И писали о пионерах на речке и на лыжах, на заводе и на огороде… Полистайте «Ежей» и «Чижей», посмотрите отдельные издания той поры. Все вы это найдете. В том числе и у Шварца.

Артисты любили играть в «Ундервуде». Зрители постоянно наполняли зал. Но спектаклю не дали умереть естественной смертью.

27 июня 1930 года в ТЮЗе обсуждался «Производственно-репертуарный план на сезон 1930/31 гг.», на котором, среди прочих проблем, возник вопрос об исключении «Ундервуда» из репертуара.

Из протокола: «т. Натан (Штейнварг) возражает против оставления в резерве «Ундервуда», снять который требует пионер-организация вокруг «Ленинских искр»..; т. Периль (ЛООНО) считает, что «Ундервуд» следует снять совсем…» Им возражает Б. Зон, который спрашивает «рационально ли снимать его после одного сезона и столь определенного успеха у зрительного зала, у прессы и комсомола?».

«Т. Ландис напоминает, что ГИЗ издает сейчас «Ундервуд». Как согласовать это со снятием его с репертуара?», а «т. (Н.) Бахтин (ТЮЗ) сообщает о том, что в школе было проведено обсуждение пьесы, и школьники высказались за сохранение её в репертуаре. Делегатское собрание высказалось и за, и против. Комсомольская печать дала положительный отзыв». И т. д.

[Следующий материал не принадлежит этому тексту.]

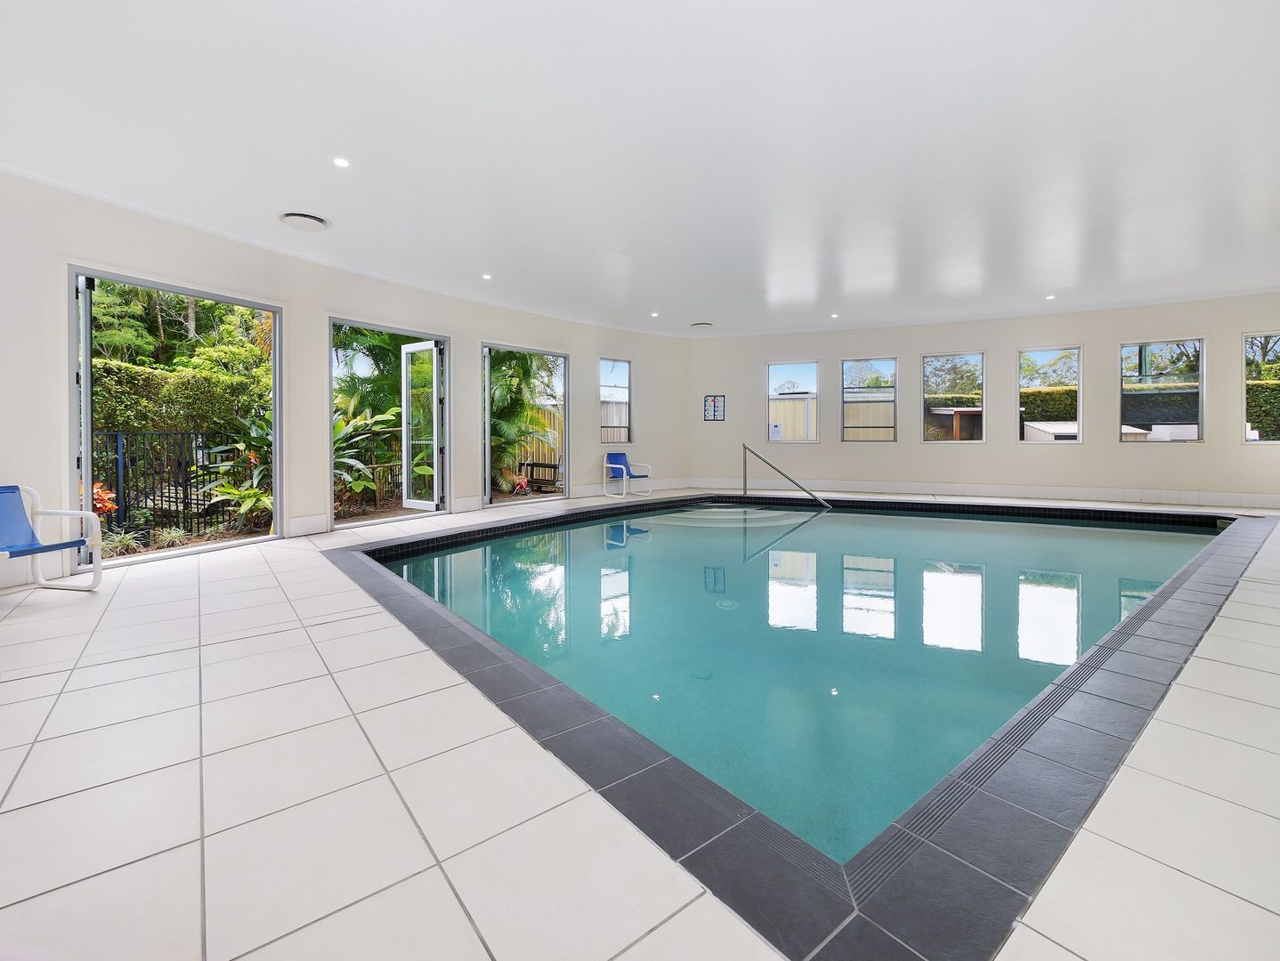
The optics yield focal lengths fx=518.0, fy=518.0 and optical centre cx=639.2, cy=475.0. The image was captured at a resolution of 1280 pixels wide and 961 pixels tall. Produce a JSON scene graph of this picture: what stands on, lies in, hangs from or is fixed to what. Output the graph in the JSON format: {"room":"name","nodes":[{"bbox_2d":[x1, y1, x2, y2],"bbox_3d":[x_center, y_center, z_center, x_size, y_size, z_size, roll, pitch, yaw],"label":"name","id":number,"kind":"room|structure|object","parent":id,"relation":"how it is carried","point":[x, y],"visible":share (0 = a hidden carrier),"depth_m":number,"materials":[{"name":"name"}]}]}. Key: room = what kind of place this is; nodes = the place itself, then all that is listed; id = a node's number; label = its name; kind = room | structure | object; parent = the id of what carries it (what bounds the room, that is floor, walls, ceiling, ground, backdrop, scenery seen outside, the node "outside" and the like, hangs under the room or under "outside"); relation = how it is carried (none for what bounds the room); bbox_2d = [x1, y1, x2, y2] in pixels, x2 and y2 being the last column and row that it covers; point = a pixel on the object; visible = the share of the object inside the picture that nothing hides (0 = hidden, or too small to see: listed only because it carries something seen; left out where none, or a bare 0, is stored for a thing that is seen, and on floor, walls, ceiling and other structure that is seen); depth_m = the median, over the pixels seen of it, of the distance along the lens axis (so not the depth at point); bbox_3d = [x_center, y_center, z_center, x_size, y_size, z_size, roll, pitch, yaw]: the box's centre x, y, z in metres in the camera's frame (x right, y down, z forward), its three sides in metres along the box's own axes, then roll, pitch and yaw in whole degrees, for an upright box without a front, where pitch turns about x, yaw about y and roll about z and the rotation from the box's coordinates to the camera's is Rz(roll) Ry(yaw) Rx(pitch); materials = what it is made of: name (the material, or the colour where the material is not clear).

И тем не менее было принято решение «снять с постановки пьесы «Ундервуд», «Том Сойер», «Дети Индии» и «Принц и нищий»», вероятно, чтобы ему одному не было скучно.

«Ундервуд» в 1930 году вышел отдельным изданием, но уже больше никогда и нигде не был поставлен. Однако в 1934 году журнал «Репертуарно-инструктивные письма по театру» (№ 7) будет рекомендовать «Ундервуд» к постановке, как «пьесу очень занимательную по сюжету, интрига которого построена умело и интересно, персонажи очень красочны и ярки. Язык живой, выразительный и высококачественный в литературном отношении». Тем не менее «малая актуальность заставляет удержаться от прямой рекомендации этой пьесы. Но надо признать, что литературные и сценические её достоинства ставят её выше большинства пьес нашего детского репертуара». Не «прямая рекомендация», вероятно, означала её не приказную установку: хотите — ставьте, хотите — не ставьте. И не ставили.